▶ **DATA EXTRACT**
━━━━━━━━━━━━━━━━━━━━━━━━━━━━━━
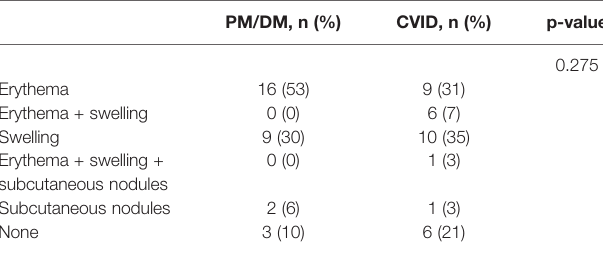
TABLE 3 | Comparison between local adverse events in PM/DM and CVID patients.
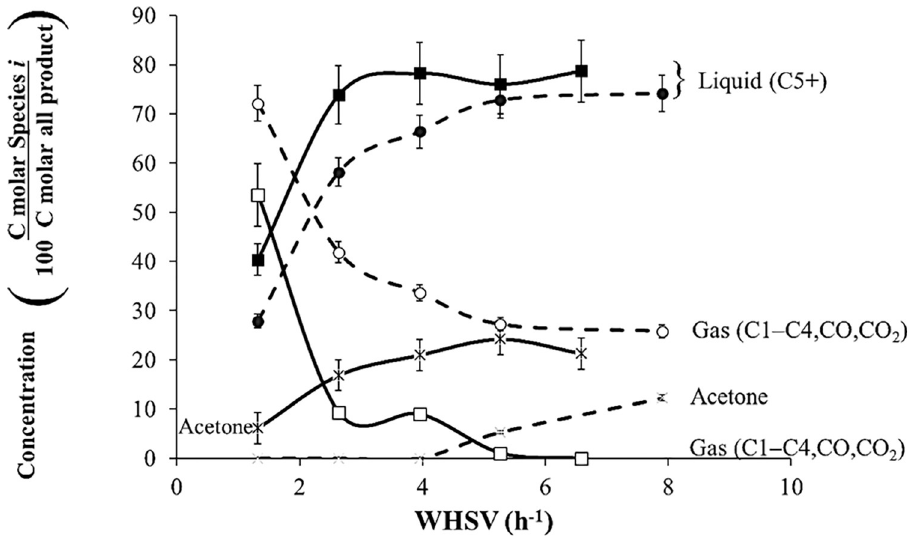
Fig 8. Product distribution of gases and liquids for the acetone reaction over HZSM-5 (80), T = 350 (solid line) and 415˚C (dashed line), and P = 101 kPa (abs).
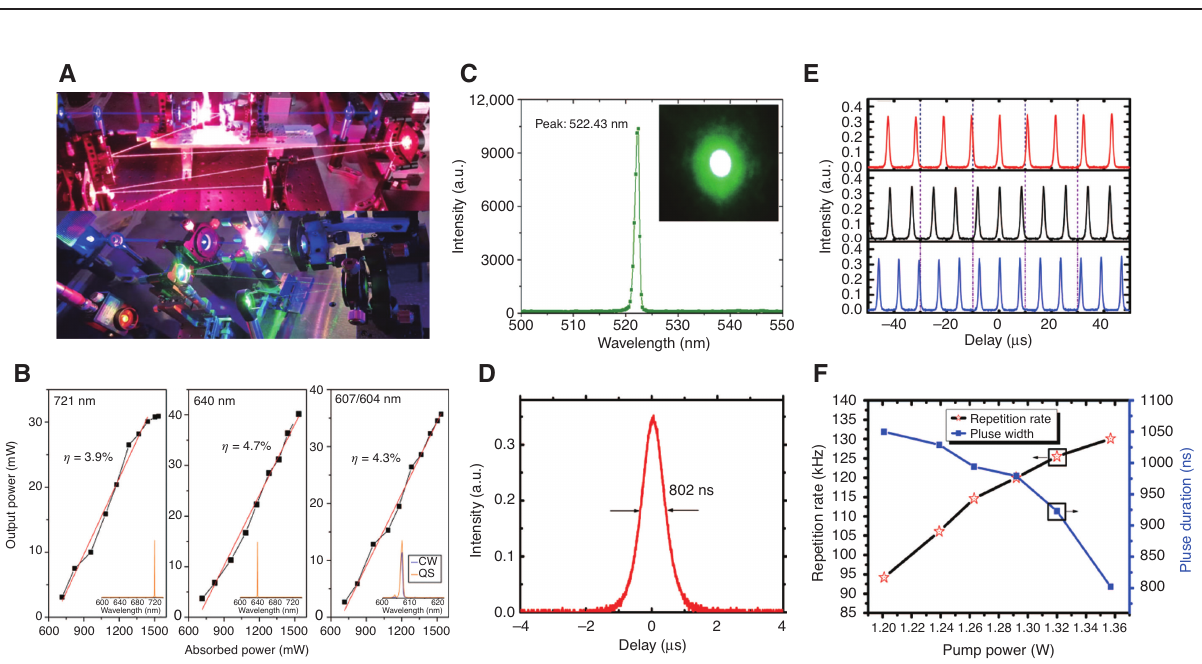
Figure 10: Q-switched solid-state crystal lasers based on nanomaterial SAs in the visible region. (A) Photograph of the red/green Q-switched Pr: YLF laser. (B) Output powers and spectra at different wavelengths. (C) Optical spectrum of the Q-switched Pr: YLF laser at 522 nm; inset: photograph of the green laser beam spot. (D) Single pulse envelope, (E) pulse trains, and (F) pulse repetition rate and pulse duration of the orange Q-switched Pr: LiYF laser. (B) Adapted from Ref. [134], Copyright 2017, Published by 4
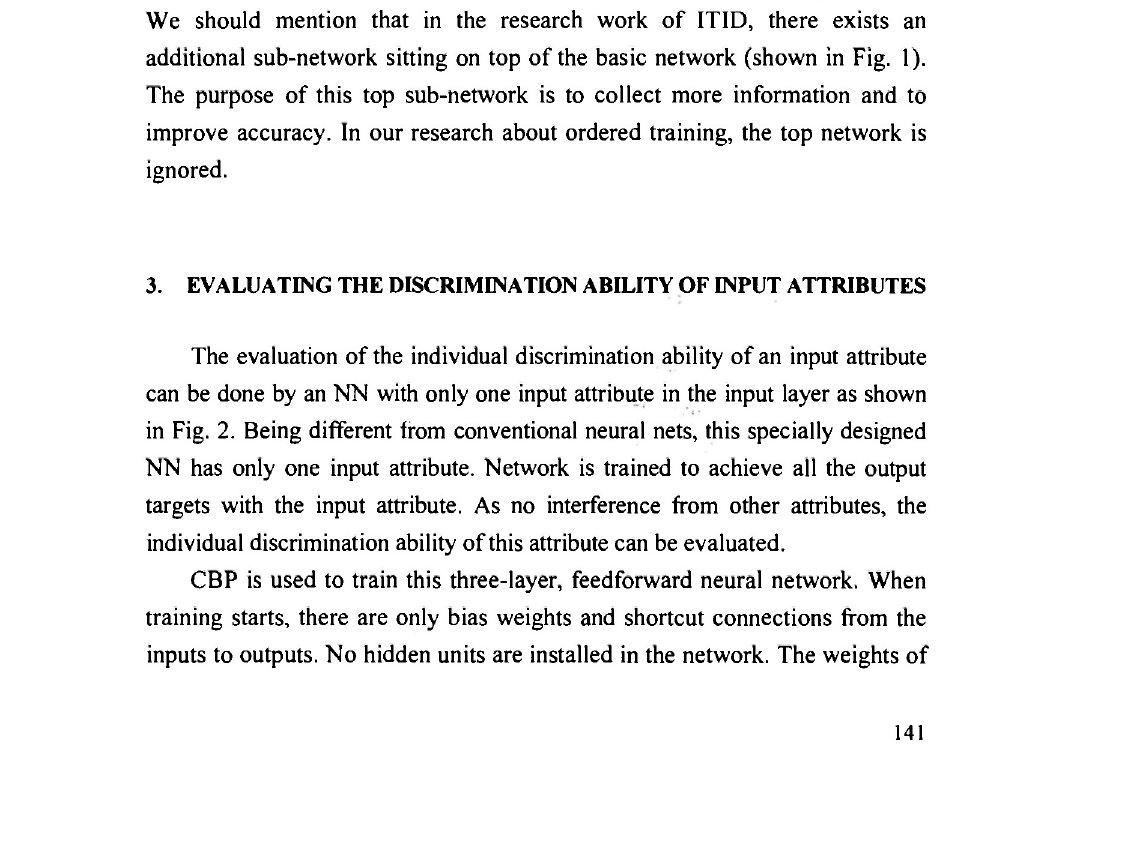
Fig. 1: Network structure of ITID (Guan and Liu, 2002a). A m is the m-th input attribute; S m is a set of hidden units corresponding to the m-th input attribute or the m-th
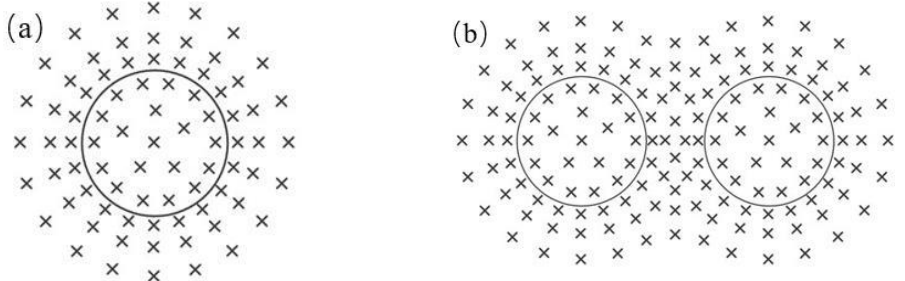
Figure 4. Distribution of magnetic lines at the poles. ( a ) Single combined bar magnet; ( b ) two combined bar magnets are parallel to the same pole.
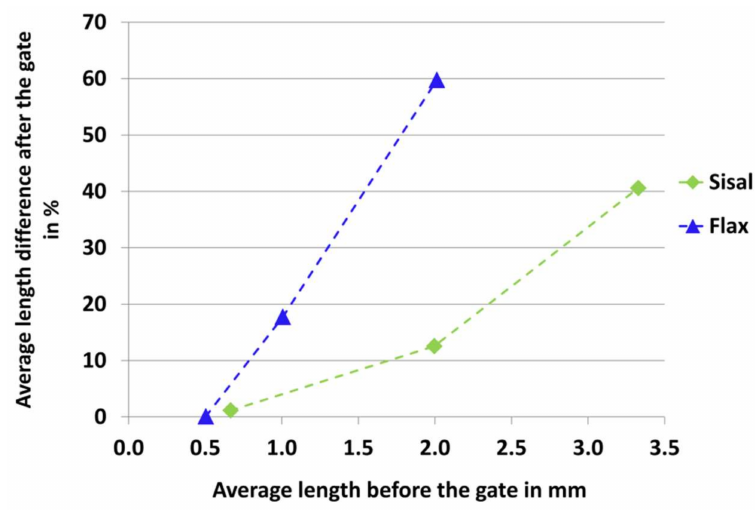
Figure 12. Fibre breakage results of the mechanistic model for flax and sisal. The x-axis shows the average fibre length before the injection moulding process, before entering the gate. The y-axis shows the percentage of the length reduction as the fibres enter the mould after the gate during injection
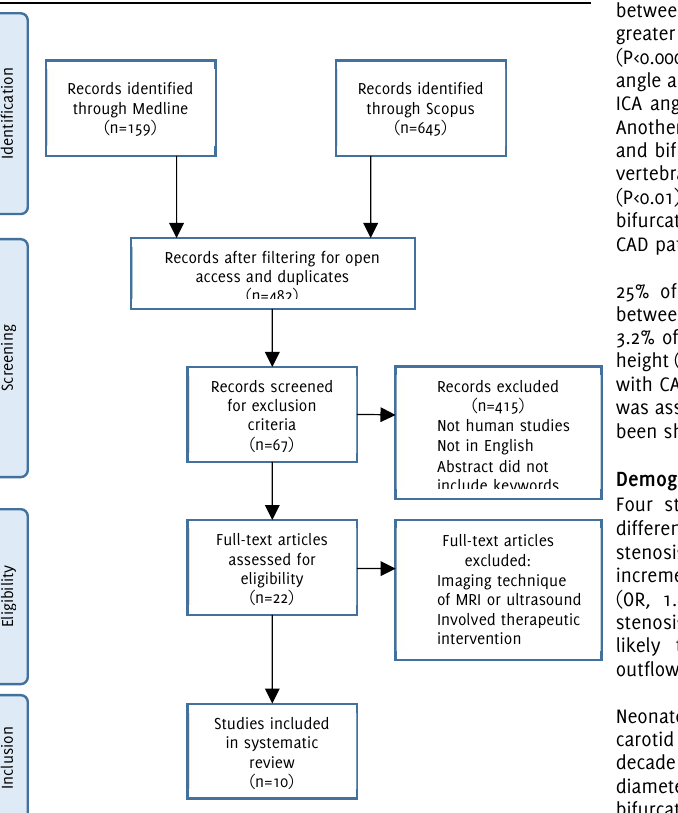
Figure 1. Flow diagram of study methodology with application of inclusion and exclusion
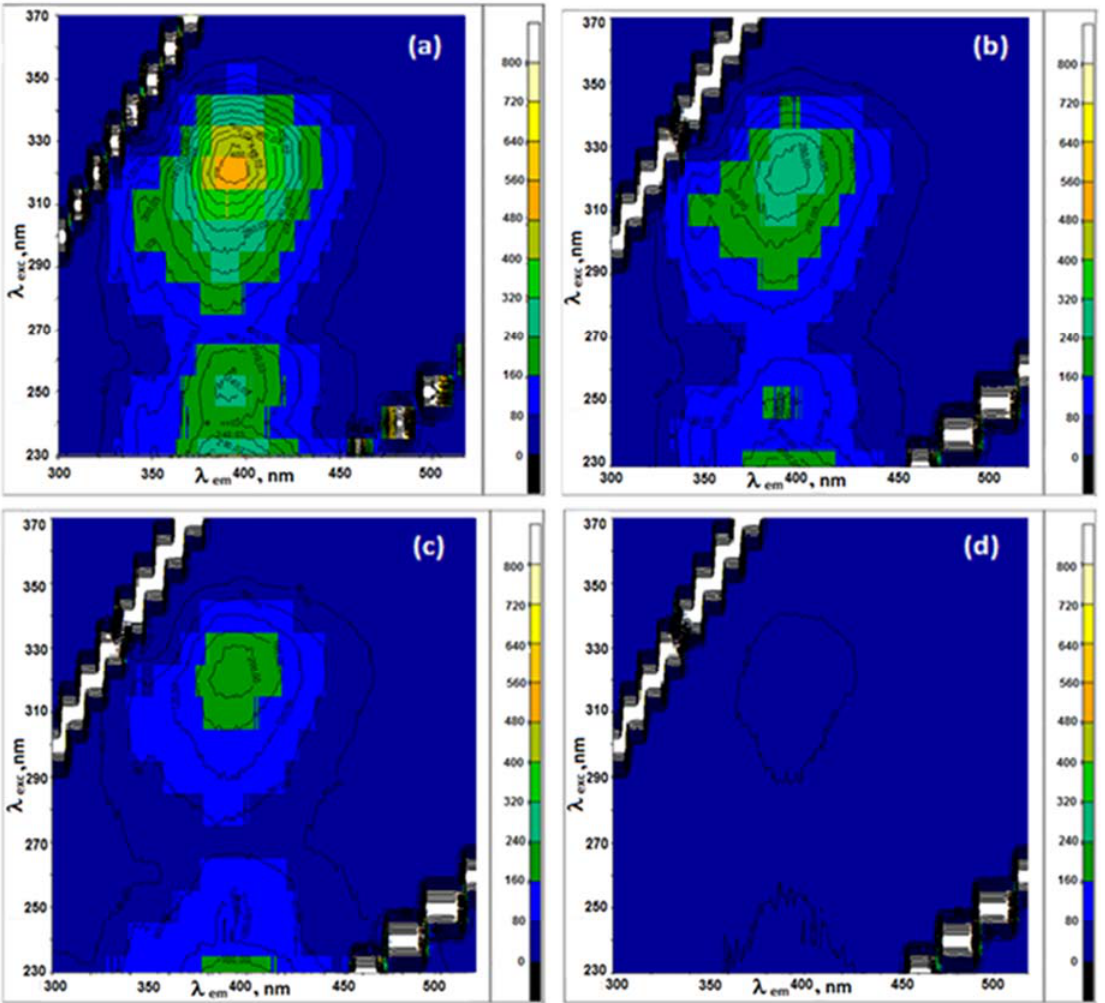
Figure 6. 3D contour maps of pyridoxine in ( a ) 20 mM CTAB and G dispersions in 20 mM CTAB: 0.5 wt % ( b ), 1 wt % ( c ), and 2 wt % ( d ).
━━━━━━━━━━━━━━━━━━━━━━━━━━━━━━
▶ **WHAT YOU ARE ASKED TO DO**
Leave out all images, then reproduce the entries above exactly.

▶ **RESULT FOR THIS EXERCISE**
TABLE 3 | Comparison between local adverse events in PM/DM and CVID patients.
Fig 8. Product distribution of gases and liquids for the acetone reaction over HZSM-5 (80), T = 350 (solid line) and 415˚C (dashed line), and P = 101 kPa (abs).
Figure 10: Q-switched solid-state crystal lasers based on nanomaterial SAs in the visible region. (A) Photograph of the red/green Q-switched Pr: YLF laser. (B) Output powers and spectra at different wavelengths. (C) Optical spectrum of the Q-switched Pr: YLF laser at 522 nm; inset: photograph of the green laser beam spot. (D) Single pulse envelope, (E) pulse trains, and (F) pulse repetition rate and pulse duration of the orange Q-switched Pr: LiYF laser. (B) Adapted from Ref. [134], Copyright 2017, Published by 4
Fig. 1: Network structure of ITID (Guan and Liu, 2002a). A m is the m-th input attribute; S m is a set of hidden units corresponding to the m-th input attribute or the m-th
Figure 4. Distribution of magnetic lines at the poles. ( a ) Single combined bar magnet; ( b ) two combined bar magnets are parallel to the same pole.
Figure 12. Fibre breakage results of the mechanistic model for flax and sisal. The x-axis shows the average fibre length before the injection moulding process, before entering the gate. The y-axis shows the percentage of the length reduction as the fibres enter the mould after the gate during injection
Figure 1. Flow diagram of study methodology with application of inclusion and exclusion
Figure 6. 3D contour maps of pyridoxine in ( a ) 20 mM CTAB and G dispersions in 20 mM CTAB: 0.5 wt % ( b ), 1 wt % ( c ), and 2 wt % ( d ).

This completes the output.